High Network (LAN) bandwidth required between Deepstream and Triton Server using 2 Physical Hosts

I’m trying to separate Deepstream and Triton Server on different physical hosts.

I’m currently processing around 900 frames/second , frame size 704x480 , model input size 416x416.

Deepstream Config

  backend {
    triton {
      model_name: "yolov7-416"
      version: -1
      grpc {
        url: "0.0.0.0:8001"
      }
    }
  }

My current throughput with above setup is 1.8GBytes/s (20Gbit/s Network Adapter) from Deepstream to Triton Server.
There is any compression support between Deepstream/Triton Server ?
I can’t imagine using a remote Triton Server with 4 models for inference.

Hi @Levi_Pereira ,
are you using nvinferserver of deepstream with remote server?
If you are, it send raw inference data to Triton server in nvinferser, and receive the raw infernece output, then do parser locally, there is not compression solution in it.

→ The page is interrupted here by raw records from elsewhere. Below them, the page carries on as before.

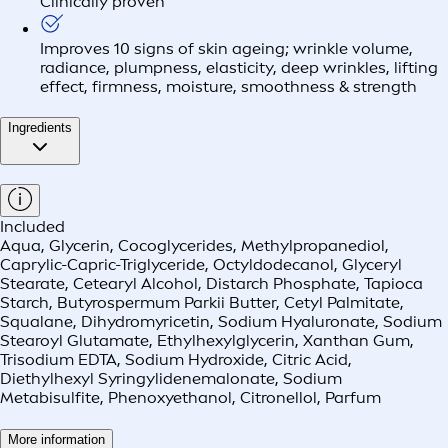
Clinically proven
Improves 10 signs of skin ageing; wrinkle volume,
radiance, plumpness, elasticity, deep wrinkles, lifting
effect, firmness, moisture, smoothness & strength
Ingredients
Included
Aqua, Glycerin, Cocoglycerides, Methylpropanediol,
Caprylic-Capric-Triglyceride, Octyldodecanol, Glyceryl
Stearate, Cetearyl Alcohol, Distarch Phosphate, Tapioca
Starch, Butyrospermum Parkii Butter, Cetyl Palmitate,
Squalane, Dihydromyricetin, Sodium Hyaluronate, Sodium
Stearoyl Glutamate, Ethylhexylglycerin, Xanthan Gum,
Trisodium EDTA, Sodium Hydroxide, Citric Acid,
Diethylhexyl Syringylidenemalonate, Sodium
Metabisulfite, Phenoxyethanol, Citronellol, Parfum
More information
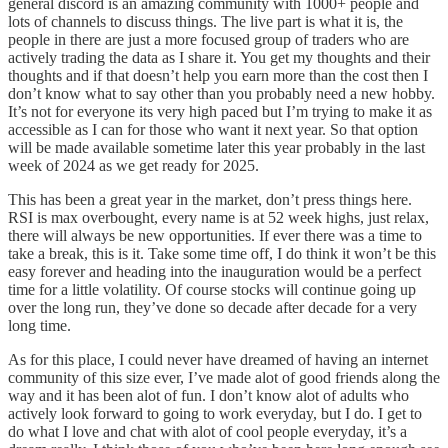
general discord is an amazing community with 1000+ people and
lots of channels to discuss things. The live part is what it is, the
people in there are just a more focused group of traders who are
actively trading the data as I share it. You get my thoughts and their
thoughts and if that doesn’t help you earn more than the cost then I
don’t know what to say other than you probably need a new hobby.
It’s not for everyone its very high paced but I’m trying to make it as
accessible as I can for those who want it next year. So that option
will be made available sometime later this year probably in the last
week of 2024 as we get ready for 2025.
This has been a great year in the market, don’t press things here.
RSI is max overbought, every name is at 52 week highs, just relax,
there will always be new opportunities. If ever there was a time to
take a break, this is it. Take some time off, I do think it won’t be this
easy forever and heading into the inauguration would be a perfect
time for a little volatility. Of course stocks will continue going up
over the long run, they’ve done so decade after decade for a very
long time.
As for this place, I could never have dreamed of having an internet
community of this size ever, I’ve made alot of good friends along the
way and it has been alot of fun. I don’t know alot of adults who
actively look forward to going to work everyday, but I do. I get to
do what I love and chat with alot of cool people everyday, it’s a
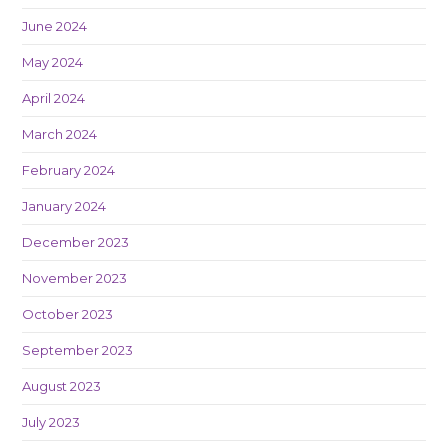
June 2024
May 2024
April 2024
March 2024
February 2024
January 2024
December 2023
November 2023
October 2023
September 2023
August 2023
July 2023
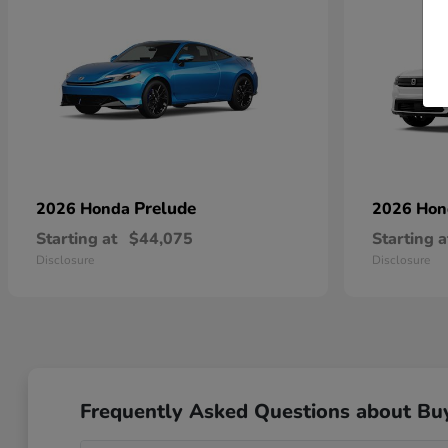
Prelude
2026 Honda
2026 Ho
Starting at
$44,075
Starting a
Disclosure
Disclosure
Frequently Asked Questions about Bu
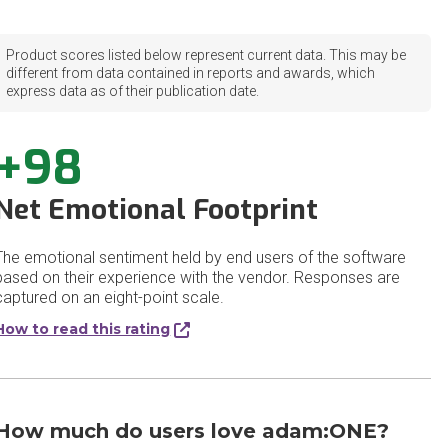
Product scores listed below represent current data. This may be
different from data contained in reports and awards, which
express data as of their publication date.
+98
Net Emotional Footprint
The emotional sentiment held by end users of the software
based on their experience with the vendor. Responses are
captured on an eight-point scale.
How to read this rating
How much do users love adam:ONE?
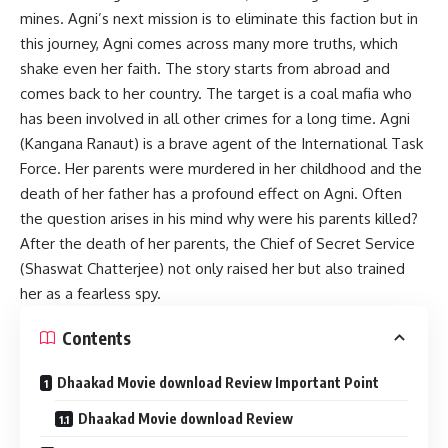
mines. Agni’s next mission is to eliminate this faction but in
this journey, Agni comes across many more truths, which
shake even her faith. The story starts from abroad and
comes back to her country. The target is a coal mafia who
has been involved in all other crimes for a long time. Agni
(Kangana Ranaut) is a brave agent of the International Task
Force. Her parents were murdered in her childhood and the
death of her father has a profound effect on Agni. Often
the question arises in his mind why were his parents killed?
After the death of her parents, the Chief of Secret Service
(Shaswat Chatterjee) not only raised her but also trained
her as a fearless spy.
Contents
Dhaakad Movie download Review Important Point
Dhaakad Movie download Review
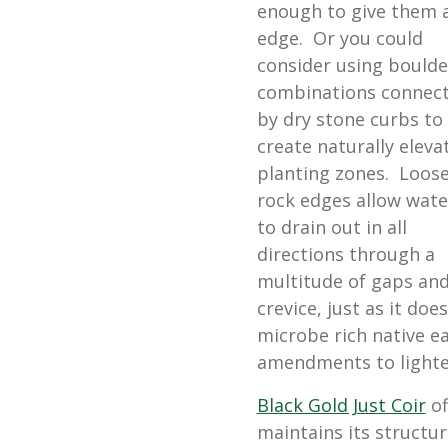
enough to give them 
edge. Or you could
consider using boulde
combinations connec
by dry stone curbs to
create naturally eleva
planting zones. Loos
rock edges allow wate
to drain out in all
directions through a
multitude of gaps an
crevice, just as it does
microbe rich native e
amendments to lighten
Black Gold Just Coir
of
maintains its structur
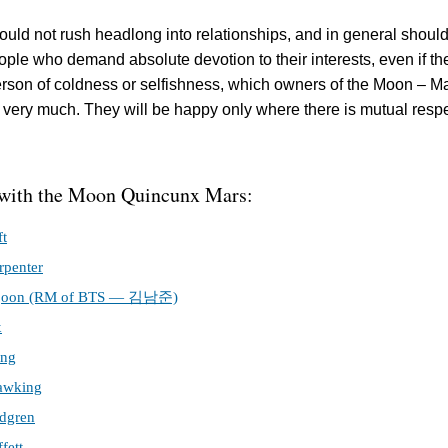
ould not rush headlong into relationships, and in general should
ple who demand absolute devotion to their interests, even if th
rson of coldness or selfishness, which owners of the Moon – M
 very much. They will be happy only where there is mutual resp
 with the Moon Quincunx Mars:
ft
rpenter
joon (RM of BTS — 김남준)
x
ing
awking
dgren
fett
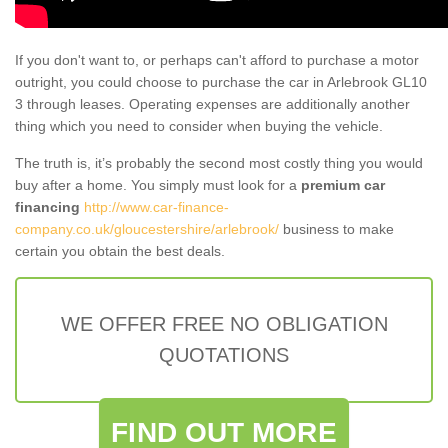
If you don't want to, or perhaps can't afford to purchase a motor
outright, you could choose to purchase the car in Arlebrook GL10
3 through leases. Operating expenses are additionally another
thing which you need to consider when buying the vehicle.
The truth is, it’s probably the second most costly thing you would
buy after a home. You simply must look for a
premium car
financing
http://www.car-finance-
company.co.uk/gloucestershire/arlebrook/
business to make
certain you obtain the best deals.
WE OFFER FREE NO OBLIGATION
QUOTATIONS
FIND OUT MORE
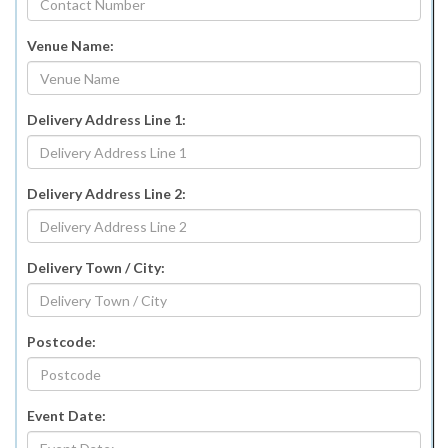
Venue Name:
Delivery Address Line 1:
Delivery Address Line 2:
Delivery Town / City:
Postcode:
Event Date:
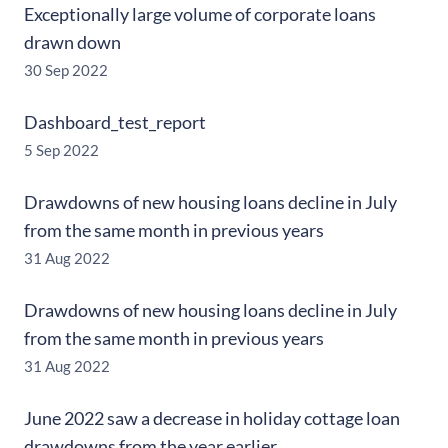
Exceptionally large volume of corporate loans
drawn down
30 Sep 2022
Dashboard_test_report
5 Sep 2022
Drawdowns of new housing loans decline in July
from the same month in previous years
31 Aug 2022
Drawdowns of new housing loans decline in July
from the same month in previous years
31 Aug 2022
June 2022 saw a decrease in holiday cottage loan
drawdowns from the year earlier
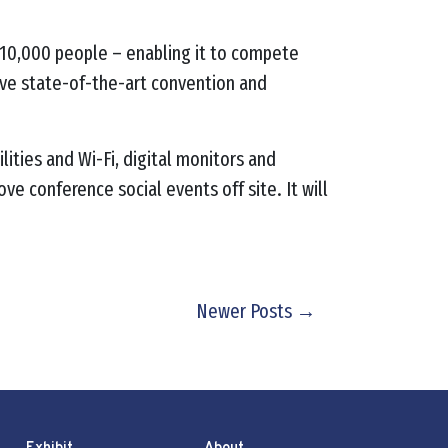
o 10,000 people – enabling it to compete
 have state-of-the-art convention and
lities and Wi-Fi, digital monitors and
e conference social events off site. It will
Newer Posts →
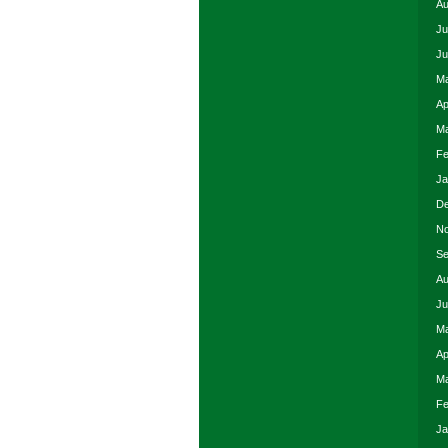
Au
Ju
Ju
Ma
Ap
Ma
Fe
Ja
De
No
Se
Au
Ju
Ma
Ap
Ma
Fe
Ja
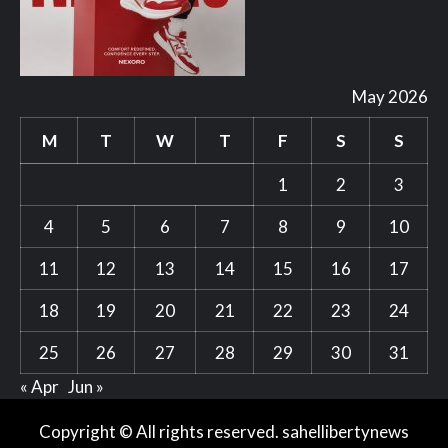
May 2026
M
T
W
T
F
S
S
1
2
3
4
5
6
7
8
9
10
11
12
13
14
15
16
17
18
19
20
21
22
23
24
25
26
27
28
29
30
31
« Apr
Jun »
Copyright © All rights reserved. sahellibertynews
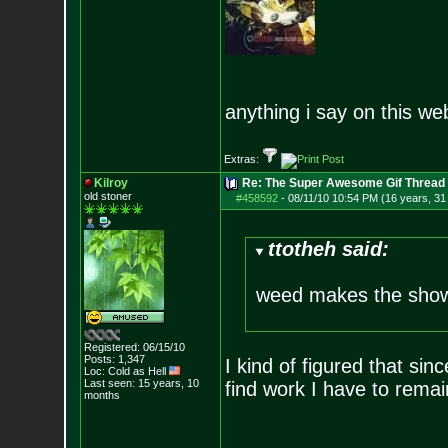
anything i say on this we
Extras:
Kilroy
Re: The Super Awesome Gif Thread
old stoner
#458592
-
08/11/10 10:54 PM (16 years, 31
ttotheh said:
weed makes the show
Registered: 06/15/10
Posts:
1,347
I kind of figured that sinc
Loc: Cold as Hell
Last seen: 15 years, 10
find work I have to remai
months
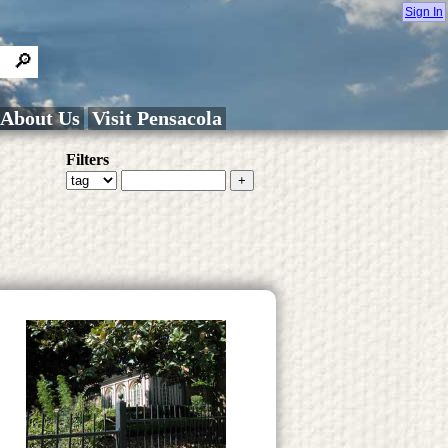
Sign In
About Us
Visit Pensacola
Filters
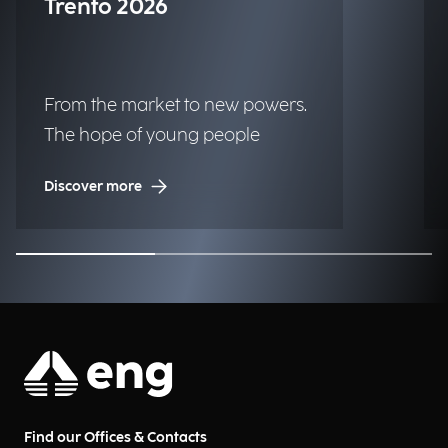
Trento 2026
From the market to new powers.
The hope of young people
Discover more
Find our Offices & Contacts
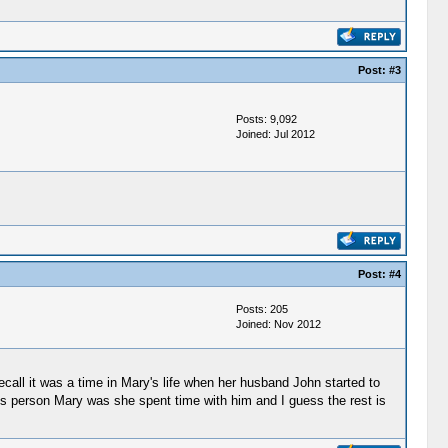
Post:
#3
Posts: 9,092
Joined: Jul 2012
Post:
#4
Posts: 205
Joined: Nov 2012
recall it was a time in Mary's life when her husband John started to
ous person Mary was she spent time with him and I guess the rest is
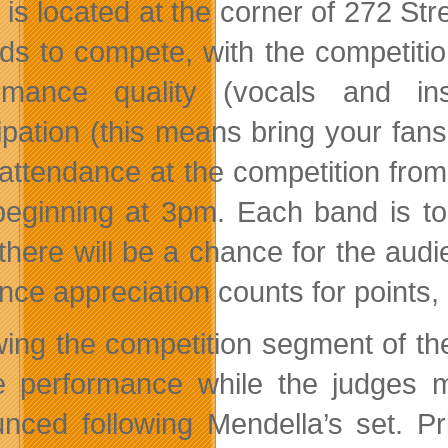
 is located at the corner of 272 St
ds to compete, with the competitio
ormance quality (vocals and in
cipation (this means bring your fans
 attendance at the competition fro
beginning at 3pm. Each band is to 
there will be a chance for the audi
ce appreciation counts for points, 
wing the competition segment of th
e performance while the judges ma
nced following Mendella’s set. Pr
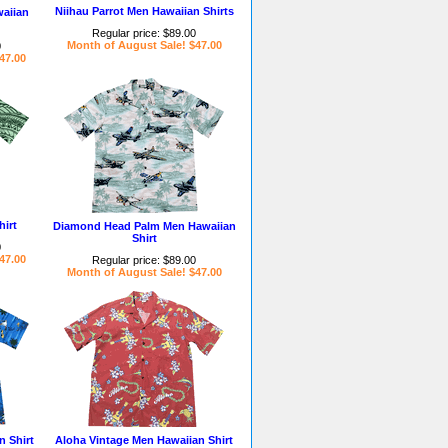
Niihau Parrot Men Hawaiian Shirts
waiian
Regular price: $89.00
Month of August Sale! $47.00
0
47.00
irt
Diamond Head Palm Men Hawaiian
Shirt
0
47.00
Regular price: $89.00
Month of August Sale! $47.00
 Shirt
Aloha Vintage Men Hawaiian Shirt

If you have concern to the throughput, can you deploy deepsteam on server and send rtsp/encoded video to server with whole deepstream pipeline (rtsp/encoded stream → decoding → batching/nvstreammux → inference → …)

My Setup:

8x GPU A16 in one Physical Host (Deepstream)

  • Decode
  • Tracking
  • Encode

2x GPU RTX 3090 in one Physical Host (Triton Server)

  • Inference

Since RTX 3090 is limited to 3 concurrent session to encode I need to use deepstream on A16 since there is no limit to encode.

The issue is network bandwidth between theses servers must be too high. As gRPC support Compression maybe this can reduce network throughput between deepstream and inference server.

If not possible compression on gRPC, will be good if Nvidia provide a documentation about recommend hardware requeriment to deploy Physical Inference Server (such as InfiniBand). In this way, it is easier to discuss with our customers the recommended hardware to deploy the environment.

Hi @Levi_Pereira ,
Sorry for delay! Understood your requirement.

Since RTX 3090 is limited to 3 concurrent session to encode I need to use deepstream on A16 since there is no limit to encode.

Some CPU also has powerful encoding capability, you may could try SW encoding based on CPU.